→ Task
Turn every line in the rows below into a Markdown table with the columns "No." and "Line", numbering the lines in order and skipping any blank ones. Leave the pictures out.

(Data entries)
::::::

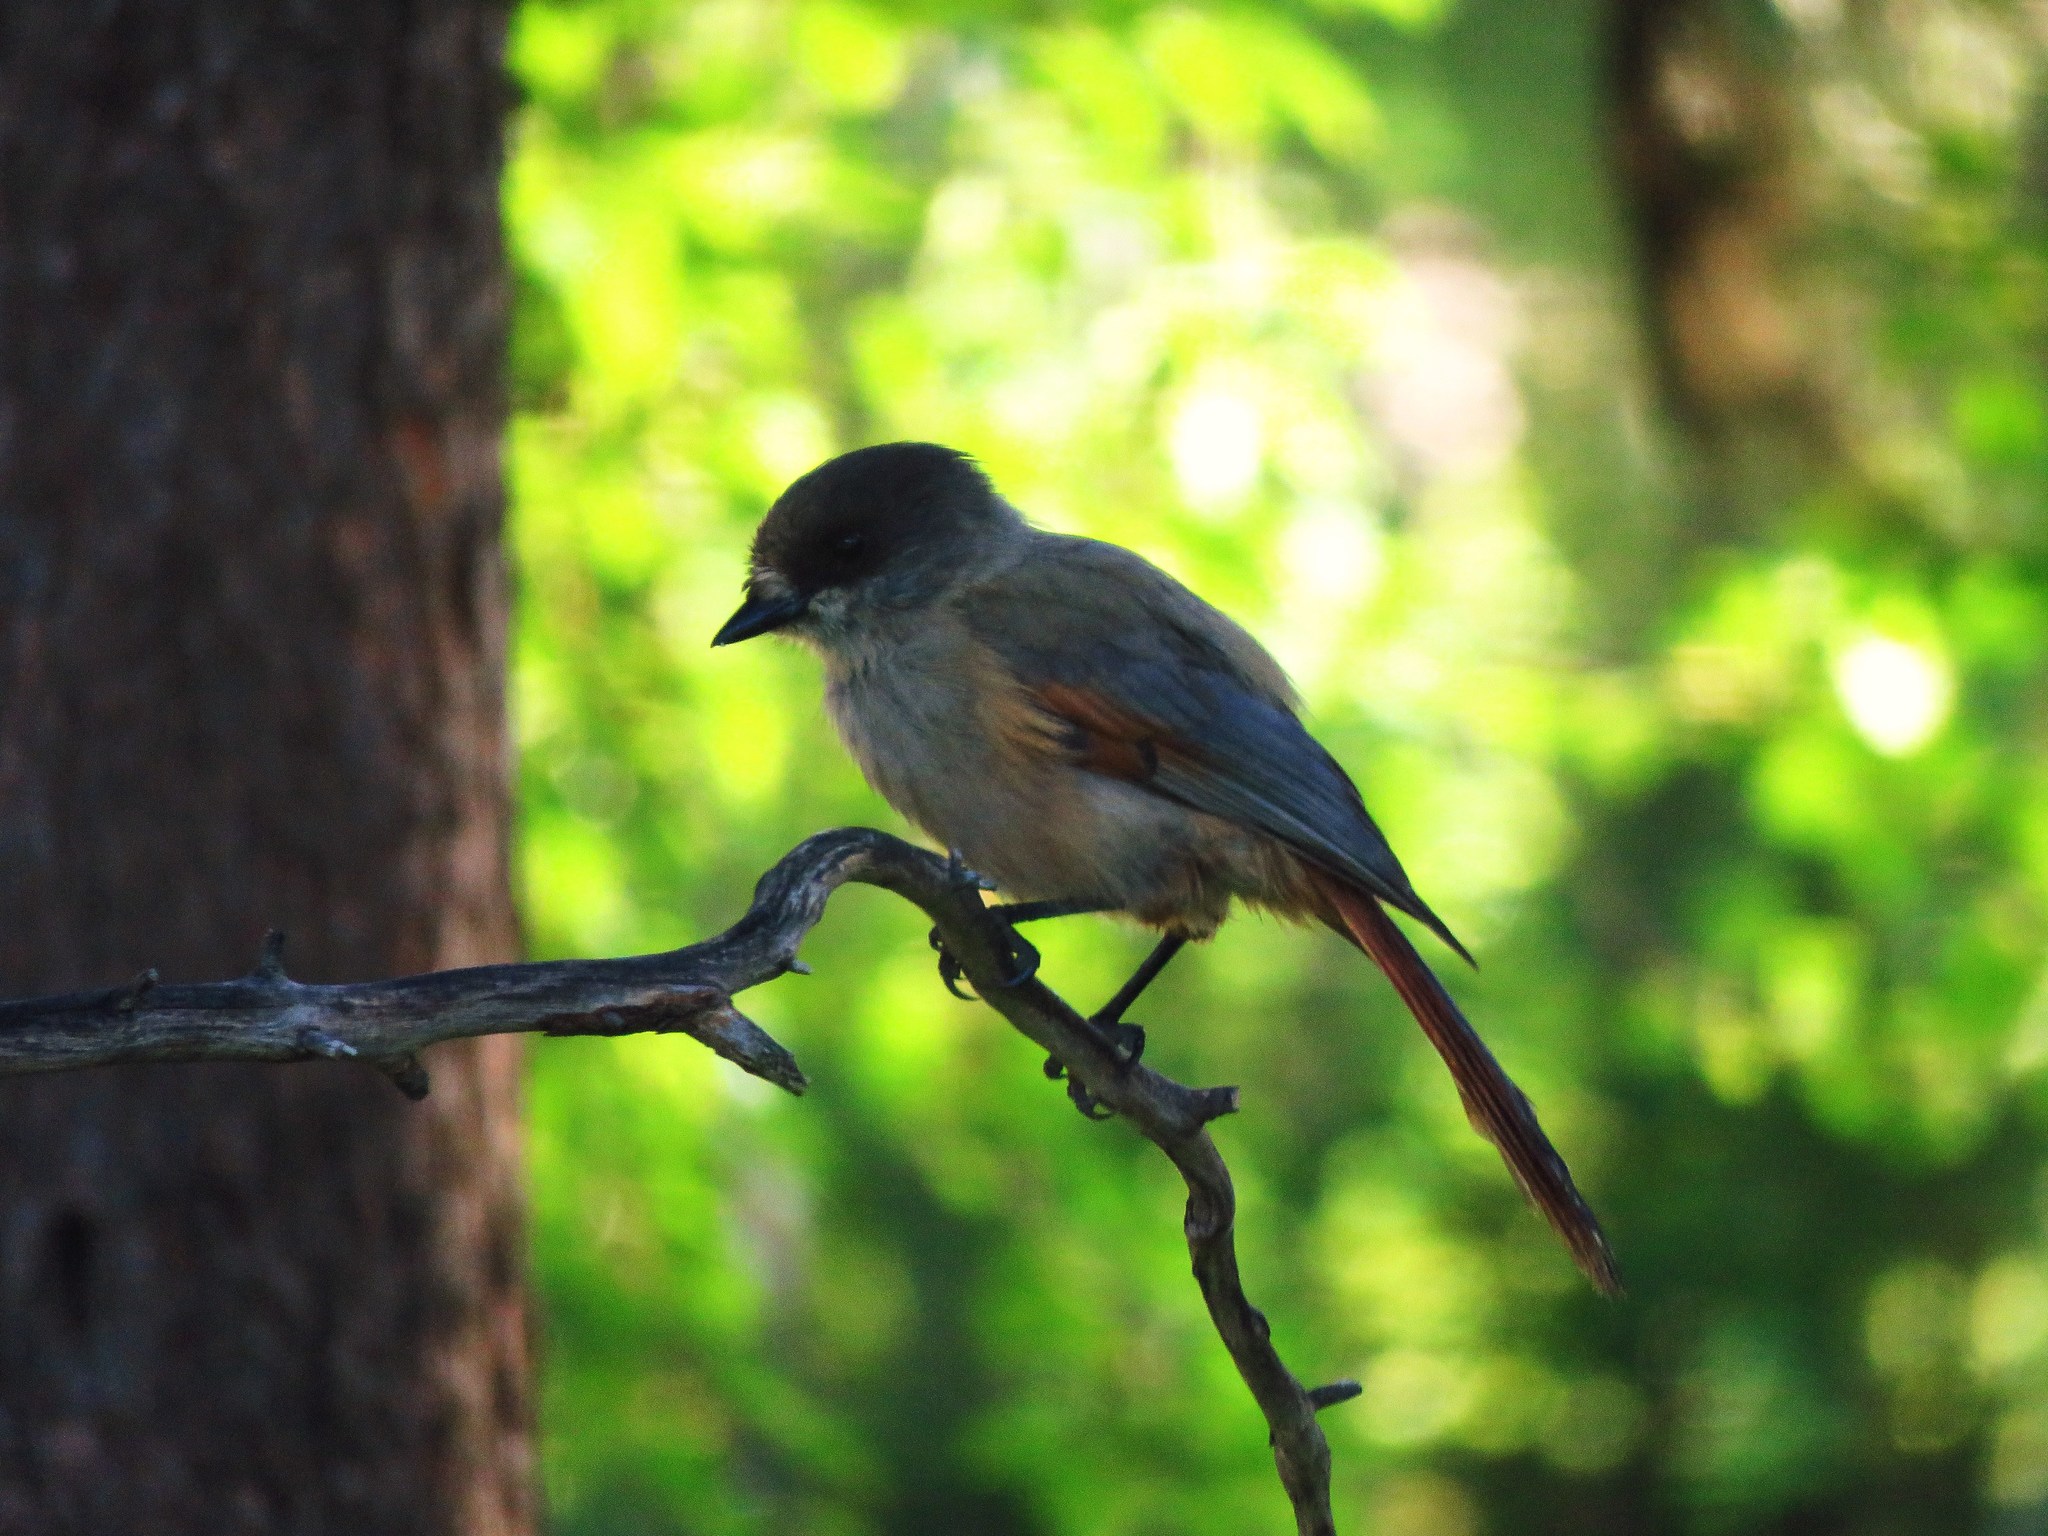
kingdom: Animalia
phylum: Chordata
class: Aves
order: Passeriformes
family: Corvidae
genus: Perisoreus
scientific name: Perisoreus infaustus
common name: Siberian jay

::::::

→ Full answer
| No. | Line |
|---|---|
| 1 | kingdom: Animalia |
| 2 | phylum: Chordata |
| 3 | class: Aves |
| 4 | order: Passeriformes |
| 5 | family: Corvidae |
| 6 | genus: Perisoreus |
| 7 | scientific name: Perisoreus infaustus |
| 8 | common name: Siberian jay |